start Exercise material
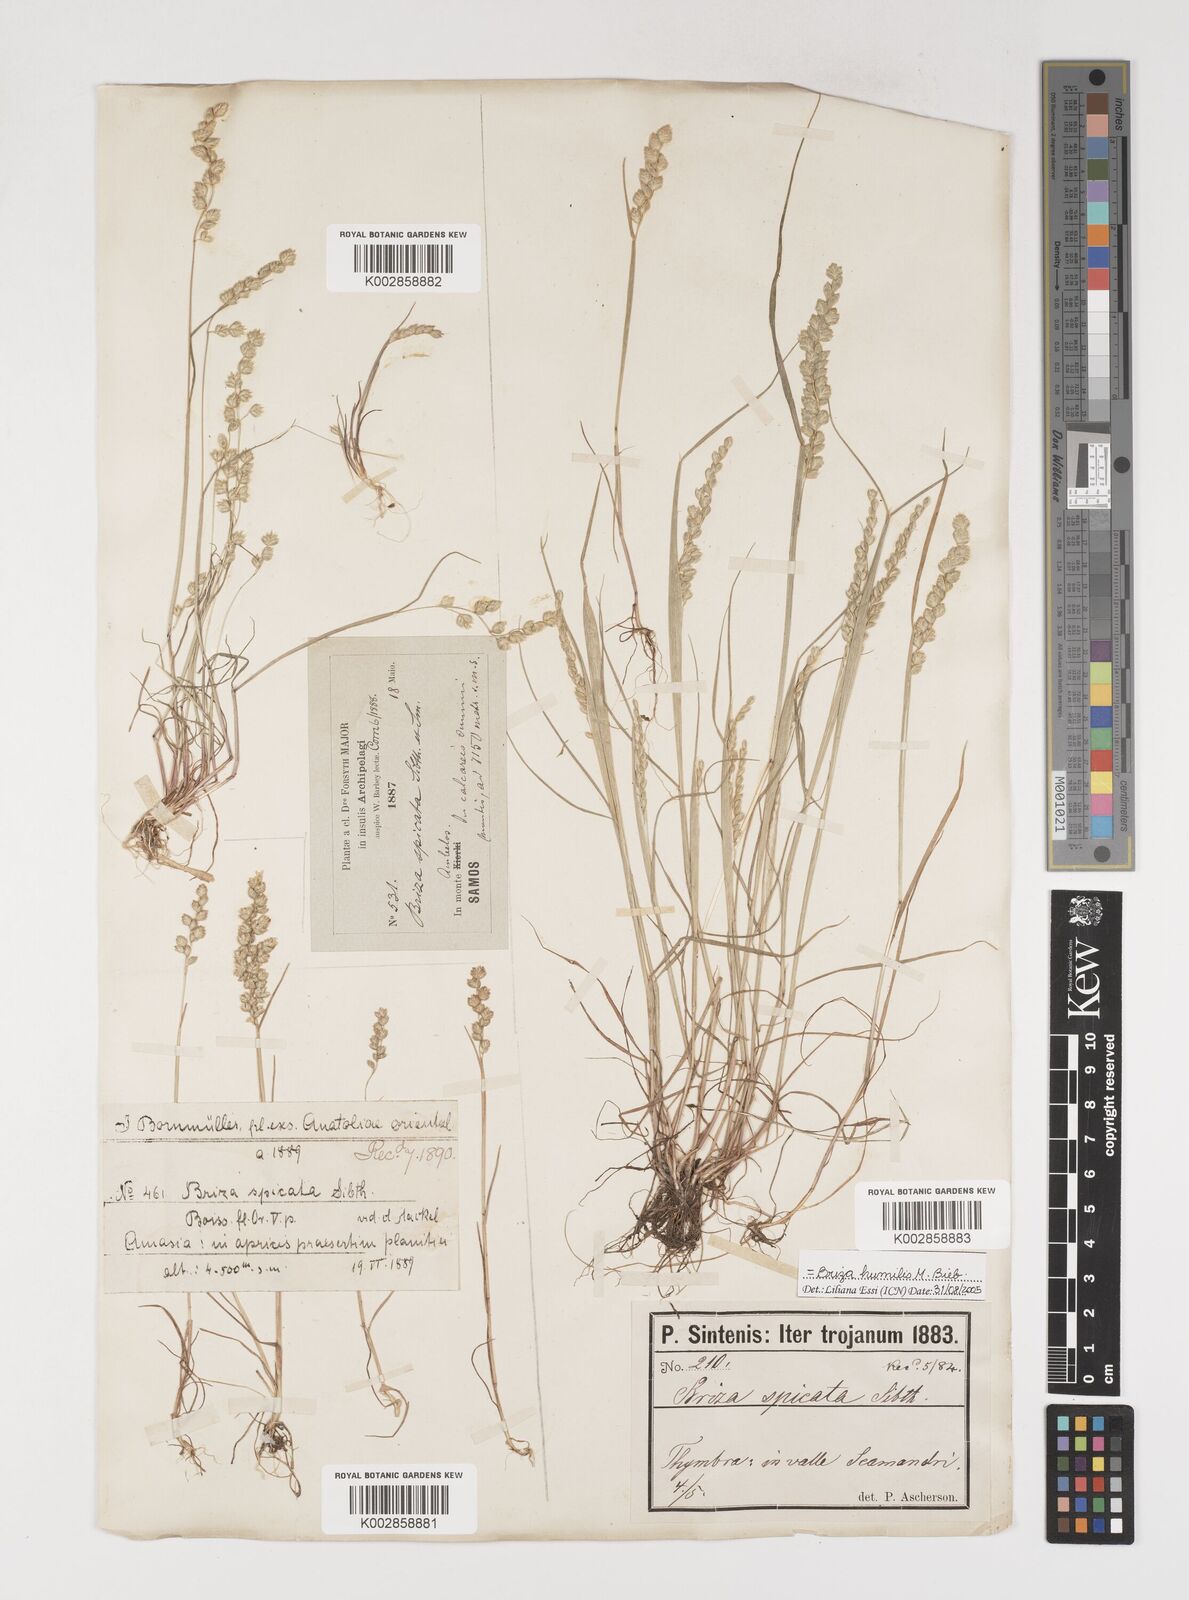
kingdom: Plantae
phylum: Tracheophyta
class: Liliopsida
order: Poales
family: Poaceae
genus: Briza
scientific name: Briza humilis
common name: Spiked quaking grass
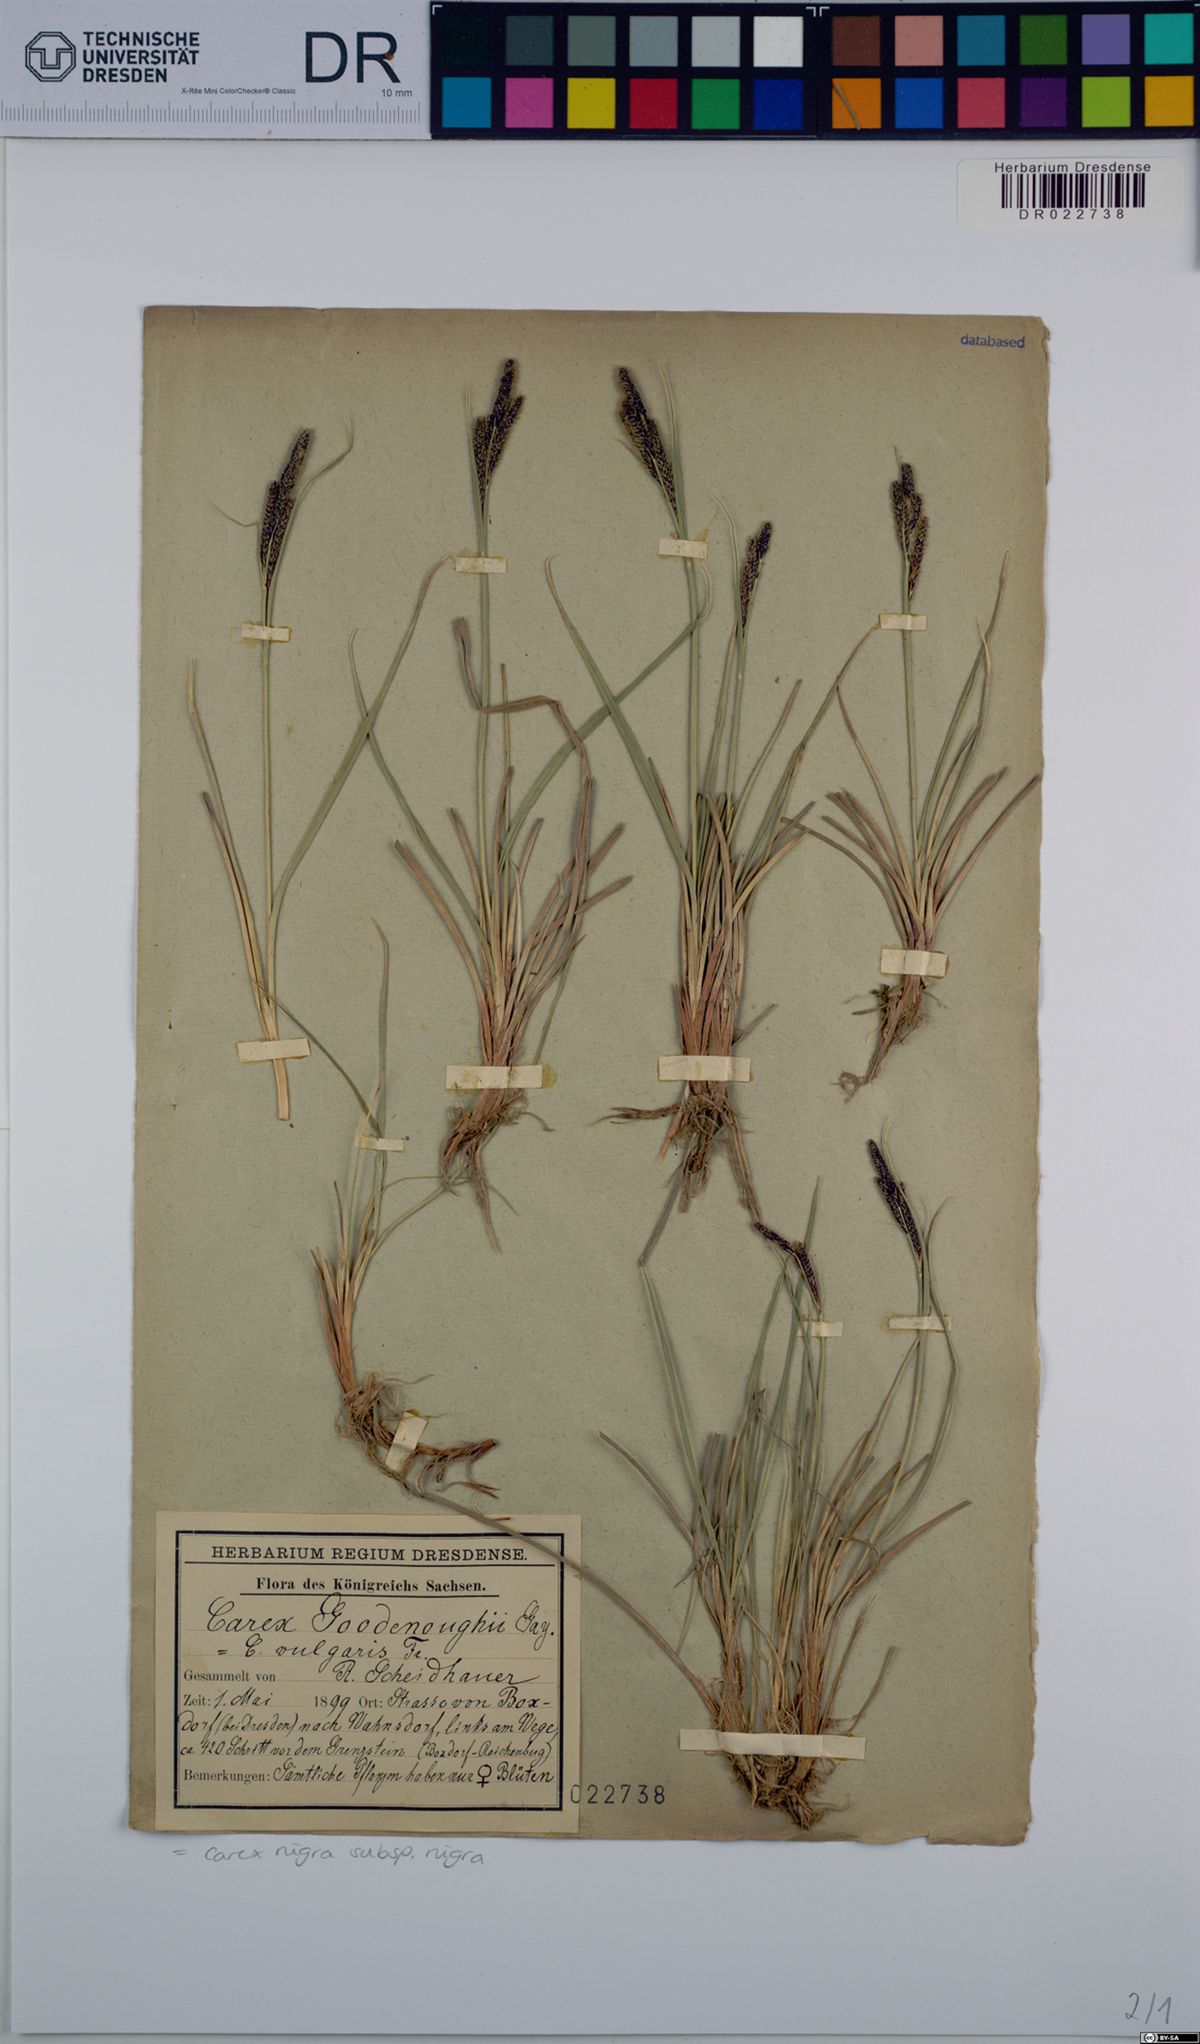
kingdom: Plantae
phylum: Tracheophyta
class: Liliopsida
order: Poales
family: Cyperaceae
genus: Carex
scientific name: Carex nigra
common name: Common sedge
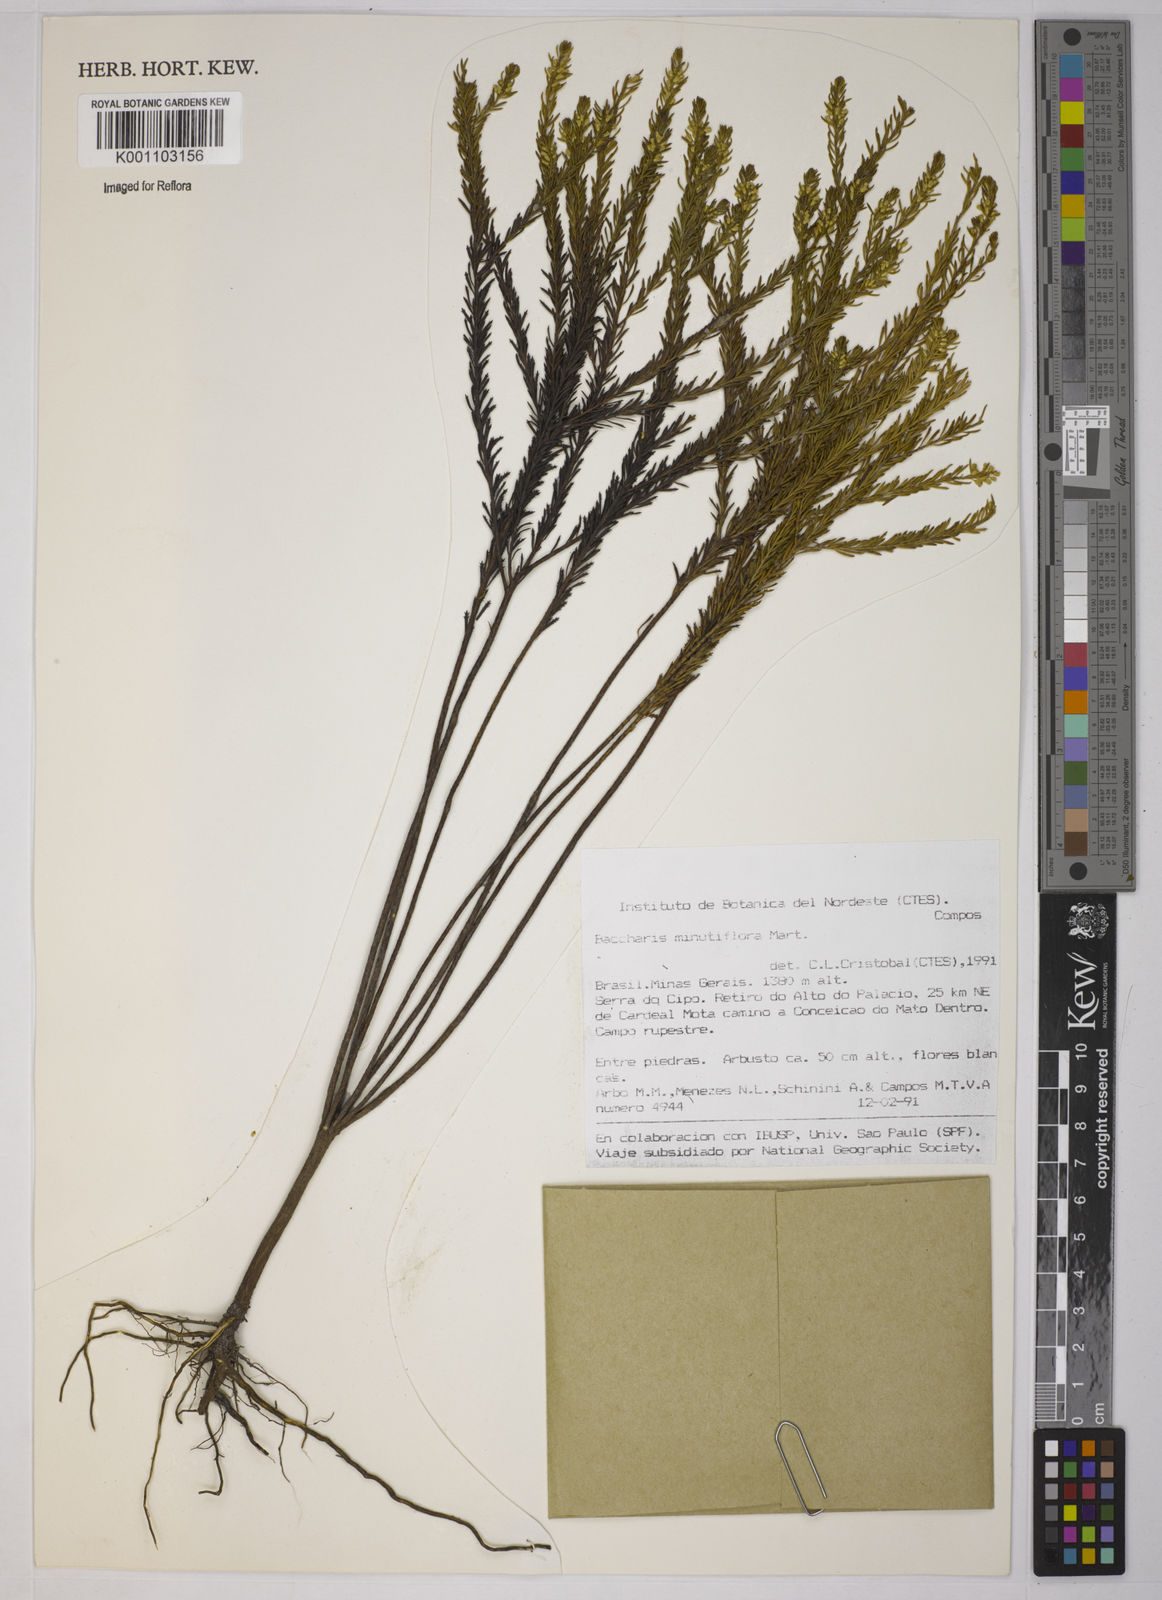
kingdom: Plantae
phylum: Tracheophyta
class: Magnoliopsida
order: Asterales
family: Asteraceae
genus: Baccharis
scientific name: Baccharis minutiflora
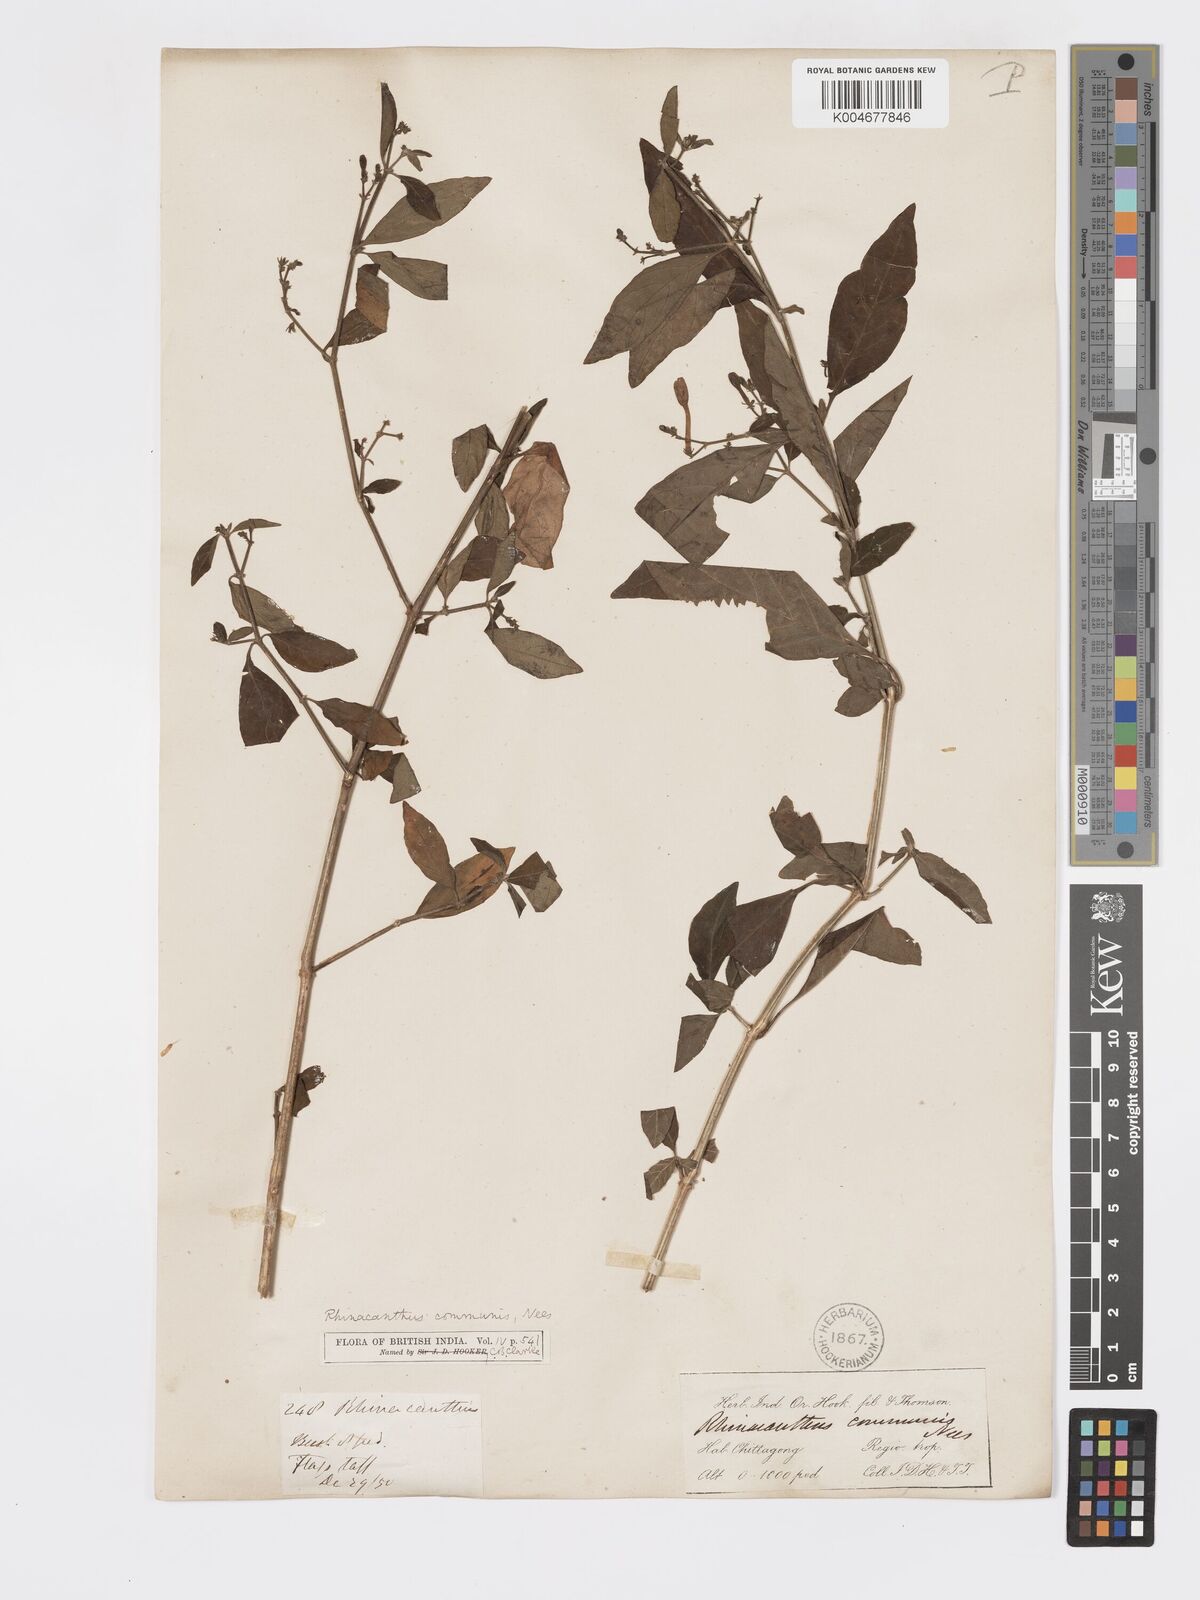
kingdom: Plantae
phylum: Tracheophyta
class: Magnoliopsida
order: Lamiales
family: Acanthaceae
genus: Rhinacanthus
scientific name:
end Exercise material
Render every line of the material above as a numbered list, skipping any blank lines and leaving out the pictures.

1. kingdom: Plantae
2. phylum: Tracheophyta
3. class: Liliopsida
4. order: Poales
5. family: Poaceae
6. genus: Briza
7. scientific name: Briza humilis
8. common name: Spiked quaking grass
9. kingdom: Plantae
10. phylum: Tracheophyta
11. class: Liliopsida
12. order: Poales
13. family: Cyperaceae
14. genus: Carex
15. scientific name: Carex nigra
16. common name: Common sedge
17. kingdom: Plantae
18. phylum: Tracheophyta
19. class: Magnoliopsida
20. order: Asterales
21. family: Asteraceae
22. genus: Baccharis
23. scientific name: Baccharis minutiflora
24. kingdom: Plantae
25. phylum: Tracheophyta
26. class: Magnoliopsida
27. order: Lamiales
28. family: Acanthaceae
29. genus: Rhinacanthus
30. scientific name:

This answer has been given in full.